We were using memcache in our application for a long time and it helped a lot to reduce DB servers load on some huge queries. But there was a problem (sometimes called a “dog-pile effect”) - when some cached value was expired and we had a huge traffic, sometimes too many threads in our application were trying to calculate new value to cache it.

For example, if you have some simple but really bad query like

SELECT COUNT(*) FROM some_table WHERE some_flag = X

which could be really slow on a huge tables, and your cache expires, then ALL your clients calling a page with this counter will end up waiting for this counter to be updated. Sometimes there could be tens or even hundreds of such a queries running on your DB killing your server and breaking an entire application (number of application instances is constant, but more and more instances are locked waiting for a counter).

So, how could we avoid such a problem? First thing came to my mind was: “What if we’d mark old counter as ‘expired’ and then only one thread would re-calculate a counter while all other clients would use old value?”. The idea looks great, but when we cache something in memcached, we it is hard to say when a value vas saved to the cache and when it is going to be expired. After a small research I’ve found a much more elegant solution: we could create two keys in memcached: MAIN key with expiration time a bit higher than normal + a STALE key which expires earlier. So, when we try to read a value from memcached, we try to read STALE key too. If it is expired, it is time to start re-calculation (and set STALE key again with some short TTL).

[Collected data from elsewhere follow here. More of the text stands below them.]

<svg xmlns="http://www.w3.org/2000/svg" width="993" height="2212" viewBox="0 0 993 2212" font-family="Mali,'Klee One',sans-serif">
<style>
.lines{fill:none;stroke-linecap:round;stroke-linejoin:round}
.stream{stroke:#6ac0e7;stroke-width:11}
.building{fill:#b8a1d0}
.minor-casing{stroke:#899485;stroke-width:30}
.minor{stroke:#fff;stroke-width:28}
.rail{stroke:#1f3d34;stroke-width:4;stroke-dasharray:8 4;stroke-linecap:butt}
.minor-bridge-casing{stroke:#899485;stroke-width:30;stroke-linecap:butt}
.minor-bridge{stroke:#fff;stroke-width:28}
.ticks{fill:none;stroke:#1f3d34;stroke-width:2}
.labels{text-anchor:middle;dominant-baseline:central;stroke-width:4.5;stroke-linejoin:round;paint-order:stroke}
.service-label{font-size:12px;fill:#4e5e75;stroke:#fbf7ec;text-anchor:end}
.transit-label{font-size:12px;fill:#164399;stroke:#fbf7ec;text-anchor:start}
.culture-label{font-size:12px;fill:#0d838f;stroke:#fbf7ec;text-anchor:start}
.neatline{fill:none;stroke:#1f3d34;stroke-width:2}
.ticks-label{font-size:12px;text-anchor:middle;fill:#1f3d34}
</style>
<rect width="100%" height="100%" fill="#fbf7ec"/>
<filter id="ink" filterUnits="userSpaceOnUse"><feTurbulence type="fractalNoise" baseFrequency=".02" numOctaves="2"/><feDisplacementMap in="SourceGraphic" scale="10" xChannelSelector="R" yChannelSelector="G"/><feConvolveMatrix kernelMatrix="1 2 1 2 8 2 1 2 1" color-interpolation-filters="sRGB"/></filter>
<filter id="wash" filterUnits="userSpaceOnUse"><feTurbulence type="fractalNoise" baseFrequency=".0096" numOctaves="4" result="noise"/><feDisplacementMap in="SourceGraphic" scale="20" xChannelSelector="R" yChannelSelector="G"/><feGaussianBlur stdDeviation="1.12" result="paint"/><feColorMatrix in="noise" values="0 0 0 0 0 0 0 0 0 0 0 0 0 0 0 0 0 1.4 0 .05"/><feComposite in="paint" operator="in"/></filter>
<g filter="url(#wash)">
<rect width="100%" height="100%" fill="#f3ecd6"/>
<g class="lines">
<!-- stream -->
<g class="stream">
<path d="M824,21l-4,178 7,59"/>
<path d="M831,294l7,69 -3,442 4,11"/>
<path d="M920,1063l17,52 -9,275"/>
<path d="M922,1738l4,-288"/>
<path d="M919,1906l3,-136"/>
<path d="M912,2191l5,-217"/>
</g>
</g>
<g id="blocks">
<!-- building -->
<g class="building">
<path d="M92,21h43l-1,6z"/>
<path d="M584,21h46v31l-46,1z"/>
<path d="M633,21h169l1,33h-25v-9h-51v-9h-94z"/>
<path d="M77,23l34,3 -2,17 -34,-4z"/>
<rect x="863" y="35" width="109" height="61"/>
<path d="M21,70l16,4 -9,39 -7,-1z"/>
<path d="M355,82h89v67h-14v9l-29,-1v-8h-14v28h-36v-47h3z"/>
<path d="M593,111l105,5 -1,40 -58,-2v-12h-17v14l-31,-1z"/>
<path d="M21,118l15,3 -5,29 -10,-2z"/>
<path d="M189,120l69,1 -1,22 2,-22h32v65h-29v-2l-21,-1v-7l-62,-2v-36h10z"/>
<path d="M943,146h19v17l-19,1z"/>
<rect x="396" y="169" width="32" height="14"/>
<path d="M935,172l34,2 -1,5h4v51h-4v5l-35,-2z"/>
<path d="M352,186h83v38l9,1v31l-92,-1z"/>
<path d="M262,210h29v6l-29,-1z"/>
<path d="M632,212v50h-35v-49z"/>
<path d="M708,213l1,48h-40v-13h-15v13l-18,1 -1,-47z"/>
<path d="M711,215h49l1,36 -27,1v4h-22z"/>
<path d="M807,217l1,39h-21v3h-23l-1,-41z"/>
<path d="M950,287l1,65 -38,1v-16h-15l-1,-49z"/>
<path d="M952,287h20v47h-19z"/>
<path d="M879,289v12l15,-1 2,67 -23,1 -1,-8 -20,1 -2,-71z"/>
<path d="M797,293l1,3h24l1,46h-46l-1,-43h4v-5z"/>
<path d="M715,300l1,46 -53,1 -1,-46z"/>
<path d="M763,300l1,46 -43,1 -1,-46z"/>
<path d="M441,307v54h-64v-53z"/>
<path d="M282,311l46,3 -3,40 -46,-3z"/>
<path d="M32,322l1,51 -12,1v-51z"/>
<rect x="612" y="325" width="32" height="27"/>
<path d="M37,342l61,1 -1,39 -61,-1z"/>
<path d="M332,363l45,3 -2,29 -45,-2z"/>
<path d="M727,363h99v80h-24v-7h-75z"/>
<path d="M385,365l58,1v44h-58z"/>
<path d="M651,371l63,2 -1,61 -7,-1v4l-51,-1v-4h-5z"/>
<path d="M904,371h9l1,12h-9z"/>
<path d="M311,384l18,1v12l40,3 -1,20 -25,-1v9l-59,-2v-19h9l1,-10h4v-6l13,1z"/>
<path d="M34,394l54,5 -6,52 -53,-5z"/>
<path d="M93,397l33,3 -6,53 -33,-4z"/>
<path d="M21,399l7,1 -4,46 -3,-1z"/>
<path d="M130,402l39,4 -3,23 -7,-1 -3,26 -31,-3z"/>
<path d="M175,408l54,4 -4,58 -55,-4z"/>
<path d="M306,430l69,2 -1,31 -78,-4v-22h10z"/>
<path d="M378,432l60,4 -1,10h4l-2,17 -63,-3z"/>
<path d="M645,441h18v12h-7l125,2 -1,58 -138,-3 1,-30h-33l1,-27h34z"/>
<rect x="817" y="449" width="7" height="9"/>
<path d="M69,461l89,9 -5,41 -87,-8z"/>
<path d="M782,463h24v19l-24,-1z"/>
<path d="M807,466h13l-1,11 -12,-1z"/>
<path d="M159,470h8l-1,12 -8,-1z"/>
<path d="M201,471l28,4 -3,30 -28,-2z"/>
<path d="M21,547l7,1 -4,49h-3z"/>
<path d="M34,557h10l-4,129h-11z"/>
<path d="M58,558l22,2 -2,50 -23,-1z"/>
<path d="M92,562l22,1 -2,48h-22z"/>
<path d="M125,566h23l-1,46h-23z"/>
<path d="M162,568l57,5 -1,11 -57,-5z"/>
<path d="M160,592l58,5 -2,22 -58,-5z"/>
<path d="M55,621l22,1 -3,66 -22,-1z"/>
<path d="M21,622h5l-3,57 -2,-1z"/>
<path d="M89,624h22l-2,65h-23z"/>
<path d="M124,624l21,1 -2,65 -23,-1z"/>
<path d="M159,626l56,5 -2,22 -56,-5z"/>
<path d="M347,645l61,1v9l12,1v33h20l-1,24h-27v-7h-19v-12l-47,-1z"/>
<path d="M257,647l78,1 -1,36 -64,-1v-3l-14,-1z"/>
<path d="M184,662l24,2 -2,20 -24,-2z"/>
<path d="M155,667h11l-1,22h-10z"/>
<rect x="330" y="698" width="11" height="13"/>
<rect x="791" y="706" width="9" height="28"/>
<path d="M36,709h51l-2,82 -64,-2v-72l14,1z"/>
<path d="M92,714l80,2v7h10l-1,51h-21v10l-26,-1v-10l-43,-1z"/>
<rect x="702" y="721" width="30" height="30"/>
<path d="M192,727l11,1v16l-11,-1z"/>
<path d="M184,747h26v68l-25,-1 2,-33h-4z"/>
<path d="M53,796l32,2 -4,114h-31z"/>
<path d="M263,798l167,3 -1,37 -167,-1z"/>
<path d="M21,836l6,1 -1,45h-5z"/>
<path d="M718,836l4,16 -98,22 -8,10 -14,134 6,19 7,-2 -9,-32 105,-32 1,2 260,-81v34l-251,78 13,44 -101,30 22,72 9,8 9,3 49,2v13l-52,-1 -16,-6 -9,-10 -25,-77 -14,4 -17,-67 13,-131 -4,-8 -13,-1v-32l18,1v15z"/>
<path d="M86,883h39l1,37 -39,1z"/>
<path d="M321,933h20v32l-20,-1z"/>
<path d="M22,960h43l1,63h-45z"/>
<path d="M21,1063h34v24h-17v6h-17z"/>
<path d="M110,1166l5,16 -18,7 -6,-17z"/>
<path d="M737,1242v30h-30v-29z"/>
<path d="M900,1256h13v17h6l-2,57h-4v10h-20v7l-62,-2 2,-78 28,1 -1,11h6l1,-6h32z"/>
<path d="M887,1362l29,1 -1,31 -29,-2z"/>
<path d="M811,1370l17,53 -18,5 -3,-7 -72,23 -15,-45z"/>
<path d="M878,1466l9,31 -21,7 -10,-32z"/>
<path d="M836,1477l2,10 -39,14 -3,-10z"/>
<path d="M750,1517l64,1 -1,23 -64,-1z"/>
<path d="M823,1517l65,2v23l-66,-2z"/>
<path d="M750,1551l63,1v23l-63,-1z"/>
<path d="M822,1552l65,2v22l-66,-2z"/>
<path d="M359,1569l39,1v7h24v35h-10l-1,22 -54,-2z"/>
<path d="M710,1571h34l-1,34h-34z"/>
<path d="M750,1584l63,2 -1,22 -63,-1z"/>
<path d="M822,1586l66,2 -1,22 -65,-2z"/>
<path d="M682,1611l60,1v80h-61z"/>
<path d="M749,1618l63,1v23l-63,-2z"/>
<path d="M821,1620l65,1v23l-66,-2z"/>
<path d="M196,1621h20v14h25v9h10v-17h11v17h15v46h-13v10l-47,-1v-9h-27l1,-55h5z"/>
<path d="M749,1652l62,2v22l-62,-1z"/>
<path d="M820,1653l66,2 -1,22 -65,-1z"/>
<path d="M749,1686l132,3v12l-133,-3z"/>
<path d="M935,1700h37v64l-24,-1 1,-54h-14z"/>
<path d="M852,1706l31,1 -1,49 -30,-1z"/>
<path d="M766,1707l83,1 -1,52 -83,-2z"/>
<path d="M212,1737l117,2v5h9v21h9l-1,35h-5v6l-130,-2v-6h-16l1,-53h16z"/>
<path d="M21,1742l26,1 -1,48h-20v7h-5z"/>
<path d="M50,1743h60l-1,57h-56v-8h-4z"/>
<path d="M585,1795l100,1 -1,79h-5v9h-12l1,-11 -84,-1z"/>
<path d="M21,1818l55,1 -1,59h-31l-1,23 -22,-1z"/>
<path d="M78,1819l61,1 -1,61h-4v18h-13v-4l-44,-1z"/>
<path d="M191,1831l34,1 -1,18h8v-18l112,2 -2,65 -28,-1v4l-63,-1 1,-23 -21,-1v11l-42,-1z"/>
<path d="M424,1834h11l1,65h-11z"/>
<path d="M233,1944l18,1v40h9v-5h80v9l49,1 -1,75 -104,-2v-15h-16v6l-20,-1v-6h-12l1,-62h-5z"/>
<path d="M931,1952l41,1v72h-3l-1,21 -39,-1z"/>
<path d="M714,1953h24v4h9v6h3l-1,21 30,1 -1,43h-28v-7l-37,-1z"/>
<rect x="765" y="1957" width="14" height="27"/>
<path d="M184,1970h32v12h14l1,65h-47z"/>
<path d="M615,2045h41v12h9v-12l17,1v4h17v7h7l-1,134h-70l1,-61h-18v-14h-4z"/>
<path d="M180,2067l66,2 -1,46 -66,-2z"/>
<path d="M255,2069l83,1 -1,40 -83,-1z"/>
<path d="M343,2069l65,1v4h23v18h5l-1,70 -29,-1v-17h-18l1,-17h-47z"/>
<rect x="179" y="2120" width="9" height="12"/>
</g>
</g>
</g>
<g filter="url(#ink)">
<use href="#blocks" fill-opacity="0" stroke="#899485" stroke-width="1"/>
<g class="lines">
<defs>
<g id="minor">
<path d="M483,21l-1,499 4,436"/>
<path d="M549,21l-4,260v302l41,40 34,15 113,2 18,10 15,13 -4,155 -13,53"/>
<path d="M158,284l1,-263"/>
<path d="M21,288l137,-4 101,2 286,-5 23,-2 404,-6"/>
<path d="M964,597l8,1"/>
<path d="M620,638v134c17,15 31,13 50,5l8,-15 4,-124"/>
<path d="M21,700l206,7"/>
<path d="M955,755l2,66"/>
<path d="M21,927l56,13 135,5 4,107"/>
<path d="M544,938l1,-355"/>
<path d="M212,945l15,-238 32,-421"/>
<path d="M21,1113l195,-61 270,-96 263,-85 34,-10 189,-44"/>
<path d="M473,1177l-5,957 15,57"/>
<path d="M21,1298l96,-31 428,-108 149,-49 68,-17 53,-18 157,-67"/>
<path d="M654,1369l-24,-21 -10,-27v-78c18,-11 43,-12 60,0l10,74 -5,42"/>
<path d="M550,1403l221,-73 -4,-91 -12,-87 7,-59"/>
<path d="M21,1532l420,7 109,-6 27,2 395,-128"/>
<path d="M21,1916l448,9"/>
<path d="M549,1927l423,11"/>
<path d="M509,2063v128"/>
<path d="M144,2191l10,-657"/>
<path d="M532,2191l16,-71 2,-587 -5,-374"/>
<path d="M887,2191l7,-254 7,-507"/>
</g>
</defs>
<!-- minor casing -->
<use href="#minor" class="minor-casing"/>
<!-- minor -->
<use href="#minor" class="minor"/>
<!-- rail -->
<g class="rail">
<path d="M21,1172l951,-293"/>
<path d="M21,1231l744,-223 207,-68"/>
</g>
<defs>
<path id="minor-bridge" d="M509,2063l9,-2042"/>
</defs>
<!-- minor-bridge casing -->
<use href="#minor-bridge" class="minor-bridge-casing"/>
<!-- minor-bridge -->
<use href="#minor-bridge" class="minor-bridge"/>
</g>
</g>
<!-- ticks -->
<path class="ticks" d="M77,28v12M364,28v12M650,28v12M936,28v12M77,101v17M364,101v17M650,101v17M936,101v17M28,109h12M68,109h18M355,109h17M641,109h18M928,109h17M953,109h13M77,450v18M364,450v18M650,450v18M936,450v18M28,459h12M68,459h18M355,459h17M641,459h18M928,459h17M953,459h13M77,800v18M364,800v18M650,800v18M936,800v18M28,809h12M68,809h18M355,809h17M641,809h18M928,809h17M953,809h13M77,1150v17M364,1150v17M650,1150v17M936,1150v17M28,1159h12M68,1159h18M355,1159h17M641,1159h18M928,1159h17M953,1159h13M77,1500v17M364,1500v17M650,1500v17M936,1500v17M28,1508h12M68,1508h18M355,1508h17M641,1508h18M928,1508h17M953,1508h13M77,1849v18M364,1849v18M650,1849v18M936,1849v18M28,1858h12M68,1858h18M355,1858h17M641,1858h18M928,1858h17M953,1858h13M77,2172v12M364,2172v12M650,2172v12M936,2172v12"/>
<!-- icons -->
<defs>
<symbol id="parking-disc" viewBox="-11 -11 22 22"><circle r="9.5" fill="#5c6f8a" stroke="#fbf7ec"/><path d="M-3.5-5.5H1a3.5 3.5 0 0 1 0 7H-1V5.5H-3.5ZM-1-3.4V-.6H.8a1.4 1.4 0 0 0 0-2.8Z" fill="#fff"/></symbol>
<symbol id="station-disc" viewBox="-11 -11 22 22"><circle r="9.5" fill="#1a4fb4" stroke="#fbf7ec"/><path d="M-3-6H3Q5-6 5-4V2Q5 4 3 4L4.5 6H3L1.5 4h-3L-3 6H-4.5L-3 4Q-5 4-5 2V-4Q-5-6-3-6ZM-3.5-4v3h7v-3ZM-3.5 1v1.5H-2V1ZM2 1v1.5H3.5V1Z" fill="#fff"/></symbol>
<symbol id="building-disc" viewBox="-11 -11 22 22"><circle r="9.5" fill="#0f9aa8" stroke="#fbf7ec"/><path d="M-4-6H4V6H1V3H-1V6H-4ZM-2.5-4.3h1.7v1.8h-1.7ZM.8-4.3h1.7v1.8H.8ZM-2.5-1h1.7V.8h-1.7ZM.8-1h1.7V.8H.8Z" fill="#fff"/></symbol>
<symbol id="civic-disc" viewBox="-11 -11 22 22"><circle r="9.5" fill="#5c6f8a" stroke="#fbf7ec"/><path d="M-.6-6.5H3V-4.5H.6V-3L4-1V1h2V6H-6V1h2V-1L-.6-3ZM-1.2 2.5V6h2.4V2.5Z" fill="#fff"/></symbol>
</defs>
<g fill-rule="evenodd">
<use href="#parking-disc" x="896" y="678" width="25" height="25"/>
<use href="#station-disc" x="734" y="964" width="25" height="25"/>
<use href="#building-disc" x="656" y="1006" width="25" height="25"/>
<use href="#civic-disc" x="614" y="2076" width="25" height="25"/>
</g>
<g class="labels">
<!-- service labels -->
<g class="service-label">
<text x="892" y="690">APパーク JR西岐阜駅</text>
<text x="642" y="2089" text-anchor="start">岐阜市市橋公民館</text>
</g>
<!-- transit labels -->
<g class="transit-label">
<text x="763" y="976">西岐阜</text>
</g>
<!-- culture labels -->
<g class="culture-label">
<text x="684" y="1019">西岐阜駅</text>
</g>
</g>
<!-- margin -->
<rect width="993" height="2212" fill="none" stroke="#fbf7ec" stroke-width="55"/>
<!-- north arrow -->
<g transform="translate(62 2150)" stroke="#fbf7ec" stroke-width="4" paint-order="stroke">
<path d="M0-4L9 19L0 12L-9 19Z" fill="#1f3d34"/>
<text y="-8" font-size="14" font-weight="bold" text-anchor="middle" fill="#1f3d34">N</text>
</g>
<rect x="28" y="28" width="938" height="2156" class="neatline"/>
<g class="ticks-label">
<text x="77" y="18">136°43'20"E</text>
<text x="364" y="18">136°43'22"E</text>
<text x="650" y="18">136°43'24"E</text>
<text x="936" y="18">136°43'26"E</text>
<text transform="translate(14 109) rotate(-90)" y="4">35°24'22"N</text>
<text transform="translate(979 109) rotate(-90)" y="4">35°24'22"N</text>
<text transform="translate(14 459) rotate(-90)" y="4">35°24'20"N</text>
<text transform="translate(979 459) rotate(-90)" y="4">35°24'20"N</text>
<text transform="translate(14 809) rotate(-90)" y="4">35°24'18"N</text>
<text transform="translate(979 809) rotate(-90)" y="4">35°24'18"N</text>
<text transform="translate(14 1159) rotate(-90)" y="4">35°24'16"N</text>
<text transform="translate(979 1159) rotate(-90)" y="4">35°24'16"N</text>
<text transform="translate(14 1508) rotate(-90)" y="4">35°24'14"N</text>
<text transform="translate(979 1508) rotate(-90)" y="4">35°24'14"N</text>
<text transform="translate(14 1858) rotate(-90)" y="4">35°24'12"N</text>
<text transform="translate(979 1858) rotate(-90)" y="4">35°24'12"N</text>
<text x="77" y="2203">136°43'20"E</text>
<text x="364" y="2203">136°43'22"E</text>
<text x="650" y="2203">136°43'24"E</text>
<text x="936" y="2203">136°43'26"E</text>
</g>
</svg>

Final solution we end up using is following (monkey patch for the ActiveRecord::Cache class from the RobotCoop’s memcache-client library):

# Anti-dog-pile effect caching extension
module ActiveRecord
  class < < Cache
    STALE_REFRESH = 1
    STALE_CREATED = 2
 
    # Caches data received from a block
    #
    # The difference between this method and usual Cache.get
    # is following: this method caches data and allows user
    # to re-generate data when it is expired w/o running
    # data generation code more than once so dog-pile effect
    # won't bring our servers down
    #
    def smart_get(key, ttl = nil, generation_time = 30.seconds)
      # Fallback to default caching approach if no ttl given
      return get(key) { yield } unless ttl
   
      # Create window for data refresh
      real_ttl = ttl + generation_time * 2
      stale_key = "#{key}.stale"
   
      # Try to get data from memcache
      value = get(key)
      stale = get(stale_key)
       
      # If stale key has expired, it is time to re-generate our data
      unless stale
        put(stale_key, STALE_REFRESH, generation_time) # lock
        value = nil # force data re-generation
      end
   
      # If no data retrieved or data re-generation forced, re-generate data and reset stale key
      unless value
        value = yield
        put(key, value, real_ttl)
        put(stale_key, STALE_CREATED, ttl) # unlock
      end
   
      return value
    end
  end
end

Since it is a monkey patch, you need to place this piece of code wherever you want, but it should be used AFTER memcache-client is loaded (for example, you can put it to your config/initializers/ directory or just copy-paste to your environment.rb. And example usage of this patch is following:

# This would fall back to a generic get() method because TTL was not provided
Cache.smart_get('test') { some_huge_calc }

# This would cache your calculation results for a 160 and will re-generate cache in 100 seconds
Cache.smart_get('test', 100) { some_huge_calc }

# This would cache your calculation results for a 120 and will re-generate cache in 100 seconds
Cache.smart_get('test', 100, 10) { some_huge_calc }

So, this is it - with a simple change we’ve fixed really annoying problem and made our application much more stable.